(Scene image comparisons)
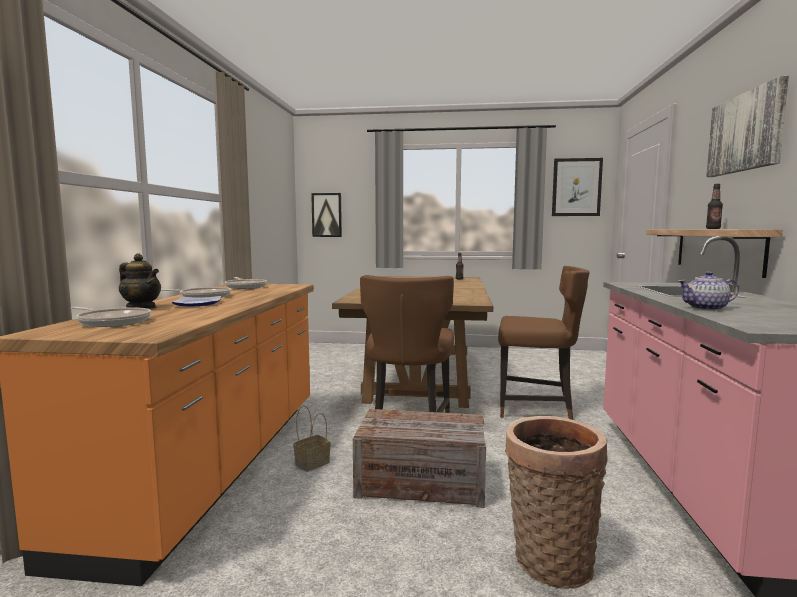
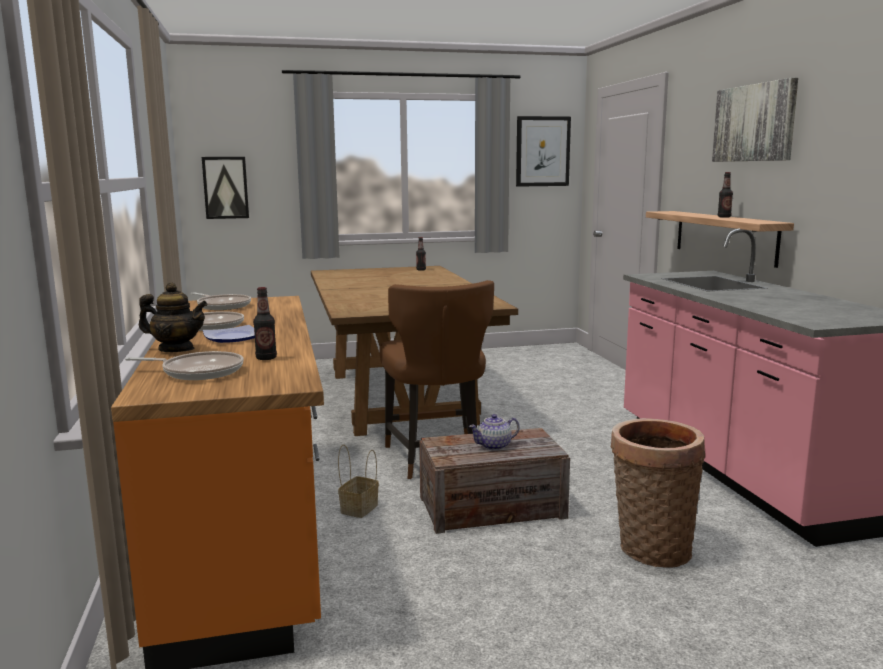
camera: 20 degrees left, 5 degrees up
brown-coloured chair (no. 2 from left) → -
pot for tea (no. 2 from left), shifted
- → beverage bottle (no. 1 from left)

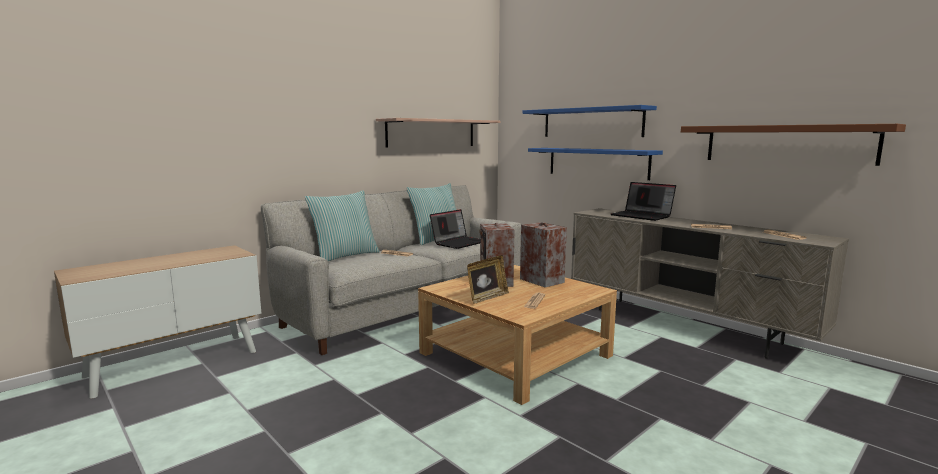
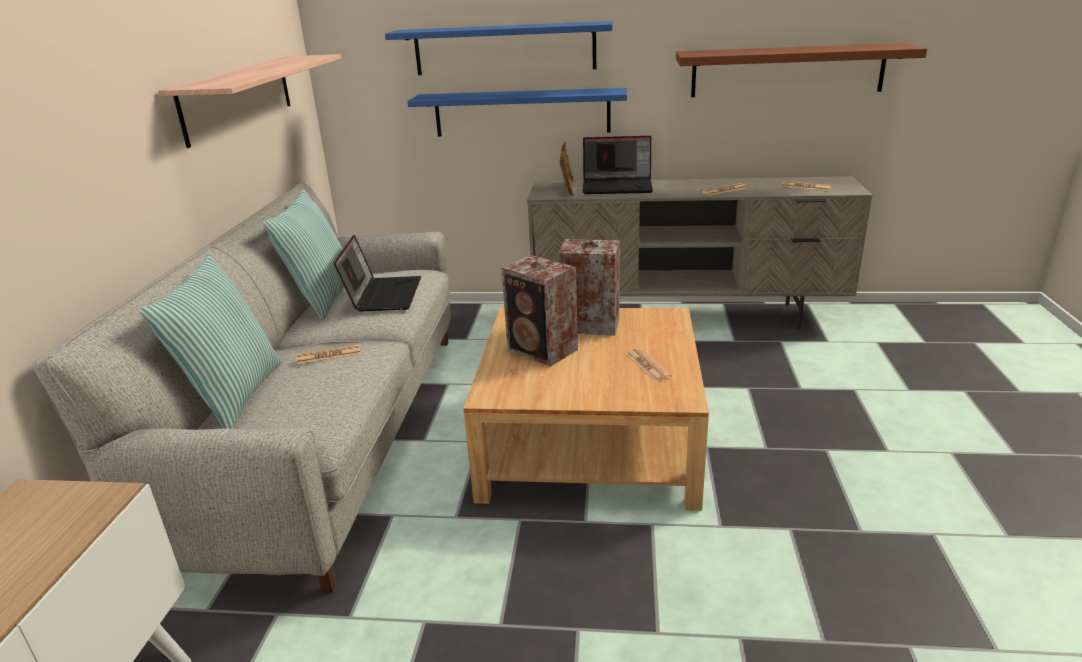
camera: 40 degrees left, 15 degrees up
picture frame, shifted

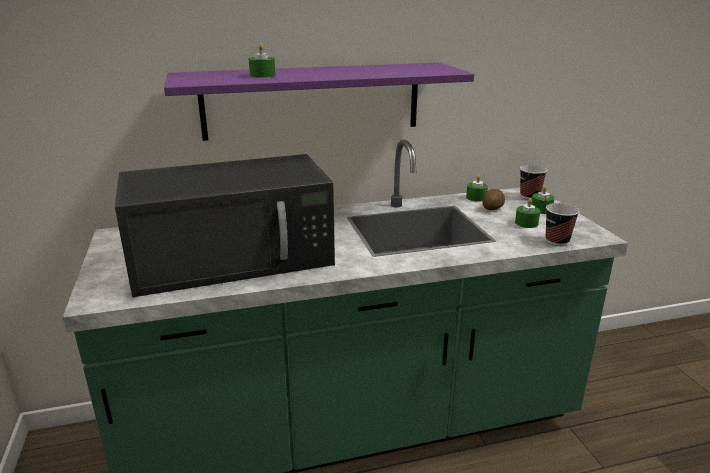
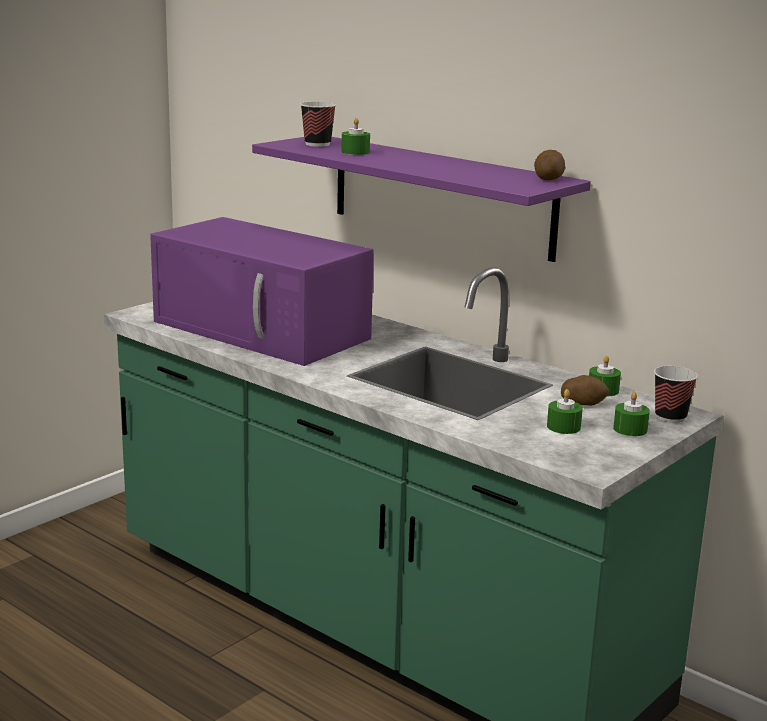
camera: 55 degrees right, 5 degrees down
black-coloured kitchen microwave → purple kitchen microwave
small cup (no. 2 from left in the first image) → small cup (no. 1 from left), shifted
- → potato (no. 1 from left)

Directions> Your answer should be an exact copy of the records above, with no pictures in it.

Exercise response>
camera: 20 degrees left, 5 degrees up
brown-coloured chair (no. 2 from left) → -
pot for tea (no. 2 from left), shifted
- → beverage bottle (no. 1 from left)

camera: 40 degrees left, 15 degrees up
picture frame, shifted

camera: 55 degrees right, 5 degrees down
black-coloured kitchen microwave → purple kitchen microwave
small cup (no. 2 from left in the first image) → small cup (no. 1 from left), shifted
- → potato (no. 1 from left)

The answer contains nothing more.